━━ GIVEN DATA

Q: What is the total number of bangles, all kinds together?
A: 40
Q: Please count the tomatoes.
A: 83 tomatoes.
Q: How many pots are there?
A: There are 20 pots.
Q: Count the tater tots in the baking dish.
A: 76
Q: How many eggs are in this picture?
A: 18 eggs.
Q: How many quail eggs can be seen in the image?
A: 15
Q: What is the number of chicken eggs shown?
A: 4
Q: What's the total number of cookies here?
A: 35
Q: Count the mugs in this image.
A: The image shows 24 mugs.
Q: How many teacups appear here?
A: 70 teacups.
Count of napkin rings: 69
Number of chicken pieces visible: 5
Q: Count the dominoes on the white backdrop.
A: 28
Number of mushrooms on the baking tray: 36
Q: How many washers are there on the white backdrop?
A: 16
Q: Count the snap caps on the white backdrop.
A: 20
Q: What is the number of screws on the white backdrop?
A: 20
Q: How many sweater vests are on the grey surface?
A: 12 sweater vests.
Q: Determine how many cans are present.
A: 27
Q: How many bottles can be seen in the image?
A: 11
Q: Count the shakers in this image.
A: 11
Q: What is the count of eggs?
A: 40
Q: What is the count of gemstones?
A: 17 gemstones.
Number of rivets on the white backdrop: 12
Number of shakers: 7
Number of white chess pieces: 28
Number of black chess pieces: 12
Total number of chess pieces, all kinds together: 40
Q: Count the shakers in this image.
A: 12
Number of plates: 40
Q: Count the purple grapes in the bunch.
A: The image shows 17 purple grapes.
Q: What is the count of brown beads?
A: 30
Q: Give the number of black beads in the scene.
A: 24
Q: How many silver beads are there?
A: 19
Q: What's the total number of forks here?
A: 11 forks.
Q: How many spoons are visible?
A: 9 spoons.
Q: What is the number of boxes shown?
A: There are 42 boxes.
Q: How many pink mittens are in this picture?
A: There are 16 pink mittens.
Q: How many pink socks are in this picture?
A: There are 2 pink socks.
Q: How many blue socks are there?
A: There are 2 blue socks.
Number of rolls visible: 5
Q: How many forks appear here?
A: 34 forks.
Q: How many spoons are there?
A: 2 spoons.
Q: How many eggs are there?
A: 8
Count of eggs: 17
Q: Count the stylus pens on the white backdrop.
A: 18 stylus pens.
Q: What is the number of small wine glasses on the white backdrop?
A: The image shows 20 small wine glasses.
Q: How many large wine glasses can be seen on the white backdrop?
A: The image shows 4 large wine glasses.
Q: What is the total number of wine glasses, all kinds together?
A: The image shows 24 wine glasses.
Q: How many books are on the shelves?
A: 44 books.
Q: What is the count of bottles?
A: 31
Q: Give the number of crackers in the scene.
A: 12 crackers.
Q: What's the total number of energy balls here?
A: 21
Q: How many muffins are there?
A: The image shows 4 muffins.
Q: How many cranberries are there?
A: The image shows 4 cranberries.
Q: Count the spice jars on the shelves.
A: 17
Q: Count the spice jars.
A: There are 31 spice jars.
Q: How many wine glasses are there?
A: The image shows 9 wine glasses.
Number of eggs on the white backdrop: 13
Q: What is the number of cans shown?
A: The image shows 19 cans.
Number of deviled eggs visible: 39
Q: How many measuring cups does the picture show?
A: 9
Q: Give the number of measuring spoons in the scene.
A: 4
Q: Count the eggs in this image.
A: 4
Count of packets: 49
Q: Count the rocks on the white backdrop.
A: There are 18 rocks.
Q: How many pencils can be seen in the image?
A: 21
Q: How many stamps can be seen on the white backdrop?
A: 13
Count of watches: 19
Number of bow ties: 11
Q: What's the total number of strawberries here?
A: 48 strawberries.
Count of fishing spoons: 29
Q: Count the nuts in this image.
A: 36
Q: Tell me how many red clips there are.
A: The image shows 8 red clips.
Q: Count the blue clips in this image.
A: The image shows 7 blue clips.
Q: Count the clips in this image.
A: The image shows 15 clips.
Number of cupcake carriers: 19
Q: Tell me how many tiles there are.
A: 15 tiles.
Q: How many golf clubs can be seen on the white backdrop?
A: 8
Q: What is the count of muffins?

━━━━

**CHALLENGE**
Copy out verbatim the records in the stretch from the line containing "Q: Give the number of crackers in the scene." through the line containing "Count of packets: 49", including both of those lines.

**RESULT OF THIS TASK**
Q: Give the number of crackers in the scene.
A: 12 crackers.
Q: What's the total number of energy balls here?
A: 21
Q: How many muffins are there?
A: The image shows 4 muffins.
Q: How many cranberries are there?
A: The image shows 4 cranberries.
Q: Count the spice jars on the shelves.
A: 17
Q: Count the spice jars.
A: There are 31 spice jars.
Q: How many wine glasses are there?
A: The image shows 9 wine glasses.
Number of eggs on the white backdrop: 13
Q: What is the number of cans shown?
A: The image shows 19 cans.
Number of deviled eggs visible: 39
Q: How many measuring cups does the picture show?
A: 9
Q: Give the number of measuring spoons in the scene.
A: 4
Q: Count the eggs in this image.
A: 4
Count of packets: 49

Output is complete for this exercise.